Tools like embassy really are great: https://embassy.dev/


But with no_std, Rust is not memory safe, even when not using unsafe. It does have pattern matching and modules, however.


> But with no_std, Rust is not memory safe, even when not using unsafe.

What makes you say that?


[flagged]


I don't know where I've lied about this, supposedly. Unless you say that, because of this implementation exception (which is based on target, not std vs no_std by the way) as meaning that "there's no UB in safe Rust" to be a lie.

I would still stand by that statement generally. Implementation issues on specific platforms are generally not considered to be what's being discussed when talking about things like this. It's similar to how cvs-rs doesn't make this a lie; a bug isn't in scope to what we're talking about 99% of the time.
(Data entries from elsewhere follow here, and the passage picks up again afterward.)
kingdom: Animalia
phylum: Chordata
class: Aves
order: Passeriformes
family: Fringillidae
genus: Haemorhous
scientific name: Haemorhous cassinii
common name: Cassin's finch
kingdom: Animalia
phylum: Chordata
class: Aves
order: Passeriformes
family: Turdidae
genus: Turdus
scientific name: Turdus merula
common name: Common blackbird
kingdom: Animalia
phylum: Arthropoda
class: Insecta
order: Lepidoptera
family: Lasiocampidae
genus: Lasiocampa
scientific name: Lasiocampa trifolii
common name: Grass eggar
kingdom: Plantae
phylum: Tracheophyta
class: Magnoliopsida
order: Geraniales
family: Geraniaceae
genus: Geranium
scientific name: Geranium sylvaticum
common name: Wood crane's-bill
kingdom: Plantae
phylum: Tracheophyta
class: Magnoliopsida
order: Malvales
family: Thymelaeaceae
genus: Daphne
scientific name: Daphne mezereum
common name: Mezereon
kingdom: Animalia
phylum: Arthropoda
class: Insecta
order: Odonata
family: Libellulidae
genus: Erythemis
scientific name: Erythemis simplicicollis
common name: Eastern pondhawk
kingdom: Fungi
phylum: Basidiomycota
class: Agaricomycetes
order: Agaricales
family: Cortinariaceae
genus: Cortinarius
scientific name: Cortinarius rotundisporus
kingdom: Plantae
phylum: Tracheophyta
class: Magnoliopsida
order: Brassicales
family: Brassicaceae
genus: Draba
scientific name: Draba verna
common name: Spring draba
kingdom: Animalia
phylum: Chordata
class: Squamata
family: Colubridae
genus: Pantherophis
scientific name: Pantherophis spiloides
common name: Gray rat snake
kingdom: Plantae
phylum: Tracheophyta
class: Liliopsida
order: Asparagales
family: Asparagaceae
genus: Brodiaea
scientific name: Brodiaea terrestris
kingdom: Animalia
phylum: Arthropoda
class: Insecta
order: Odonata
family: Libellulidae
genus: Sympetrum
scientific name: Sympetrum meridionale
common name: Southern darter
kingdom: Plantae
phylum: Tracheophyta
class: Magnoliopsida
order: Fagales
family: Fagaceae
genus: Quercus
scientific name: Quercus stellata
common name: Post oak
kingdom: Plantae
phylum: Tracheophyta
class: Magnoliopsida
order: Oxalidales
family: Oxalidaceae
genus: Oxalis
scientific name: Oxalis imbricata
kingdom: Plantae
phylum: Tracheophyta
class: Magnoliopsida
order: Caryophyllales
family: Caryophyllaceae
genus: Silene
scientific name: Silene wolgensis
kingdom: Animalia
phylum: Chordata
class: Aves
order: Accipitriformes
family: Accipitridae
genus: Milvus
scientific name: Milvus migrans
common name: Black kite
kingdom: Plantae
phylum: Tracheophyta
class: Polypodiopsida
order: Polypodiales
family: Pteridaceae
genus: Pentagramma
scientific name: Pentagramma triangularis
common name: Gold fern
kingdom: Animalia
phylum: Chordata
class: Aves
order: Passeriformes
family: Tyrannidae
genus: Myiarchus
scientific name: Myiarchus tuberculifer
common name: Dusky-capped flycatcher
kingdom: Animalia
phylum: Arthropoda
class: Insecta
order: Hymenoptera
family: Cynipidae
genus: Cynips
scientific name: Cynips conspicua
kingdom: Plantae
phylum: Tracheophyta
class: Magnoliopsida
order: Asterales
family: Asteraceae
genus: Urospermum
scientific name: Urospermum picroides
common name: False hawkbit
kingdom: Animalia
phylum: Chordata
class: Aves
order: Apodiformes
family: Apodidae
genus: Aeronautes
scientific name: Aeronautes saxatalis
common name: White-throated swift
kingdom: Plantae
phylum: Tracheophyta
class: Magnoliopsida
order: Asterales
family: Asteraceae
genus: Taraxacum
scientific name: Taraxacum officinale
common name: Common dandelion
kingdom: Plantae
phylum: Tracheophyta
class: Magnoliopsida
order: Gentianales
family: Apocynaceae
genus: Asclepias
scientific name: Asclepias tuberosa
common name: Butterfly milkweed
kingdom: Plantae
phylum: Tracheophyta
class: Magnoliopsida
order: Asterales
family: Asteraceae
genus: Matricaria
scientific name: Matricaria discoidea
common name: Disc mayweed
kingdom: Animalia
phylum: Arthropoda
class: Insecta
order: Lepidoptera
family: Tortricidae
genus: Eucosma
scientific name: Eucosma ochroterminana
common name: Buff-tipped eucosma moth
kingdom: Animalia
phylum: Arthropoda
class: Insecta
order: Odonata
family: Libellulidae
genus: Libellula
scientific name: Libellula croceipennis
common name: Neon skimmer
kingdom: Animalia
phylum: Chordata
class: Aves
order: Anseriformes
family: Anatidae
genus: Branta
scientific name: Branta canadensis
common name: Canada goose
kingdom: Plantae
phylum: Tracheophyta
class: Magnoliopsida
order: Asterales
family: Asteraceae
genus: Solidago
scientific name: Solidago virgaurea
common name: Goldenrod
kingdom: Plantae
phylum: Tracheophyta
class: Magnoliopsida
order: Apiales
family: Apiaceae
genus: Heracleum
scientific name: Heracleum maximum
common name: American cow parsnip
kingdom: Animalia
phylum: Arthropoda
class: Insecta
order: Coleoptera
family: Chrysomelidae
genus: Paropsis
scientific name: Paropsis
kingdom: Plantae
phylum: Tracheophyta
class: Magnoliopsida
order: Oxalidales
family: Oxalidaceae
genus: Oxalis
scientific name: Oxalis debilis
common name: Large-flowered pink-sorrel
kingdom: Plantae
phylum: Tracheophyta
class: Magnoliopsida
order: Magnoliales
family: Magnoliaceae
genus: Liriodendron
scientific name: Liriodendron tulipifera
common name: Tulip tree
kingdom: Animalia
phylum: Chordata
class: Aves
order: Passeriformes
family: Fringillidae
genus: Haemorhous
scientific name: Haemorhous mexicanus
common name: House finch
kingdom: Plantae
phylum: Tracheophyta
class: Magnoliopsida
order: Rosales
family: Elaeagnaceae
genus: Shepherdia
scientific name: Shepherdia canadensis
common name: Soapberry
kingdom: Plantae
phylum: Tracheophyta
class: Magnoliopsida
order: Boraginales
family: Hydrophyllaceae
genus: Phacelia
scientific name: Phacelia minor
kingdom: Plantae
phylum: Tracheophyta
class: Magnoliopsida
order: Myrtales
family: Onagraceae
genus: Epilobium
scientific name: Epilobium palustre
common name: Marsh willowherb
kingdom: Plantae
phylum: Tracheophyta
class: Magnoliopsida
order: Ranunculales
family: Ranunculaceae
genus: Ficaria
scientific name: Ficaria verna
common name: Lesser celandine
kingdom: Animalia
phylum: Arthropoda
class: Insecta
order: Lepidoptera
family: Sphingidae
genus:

In context, I'd have no reason to deny that this is something you'd want to watch out for.


> For an example, if a function in no_std overflows, it can result in undefined behavior, no unsafe required. And stack overflows are easy in Rust, like they are easy in most other systems languages.

This is true, no_std has no Rust runtime so it doesn't provide stack protection. I am aware of efforts to address this for embedded, but they're not available at the moment.

> Steve Klabnik has lied about that in the past, as he is wont to do.

1) I don't know what Steve has to do with anything I asked so it is bizarre to bring up and 2) I find this is to be a ridiculous statement.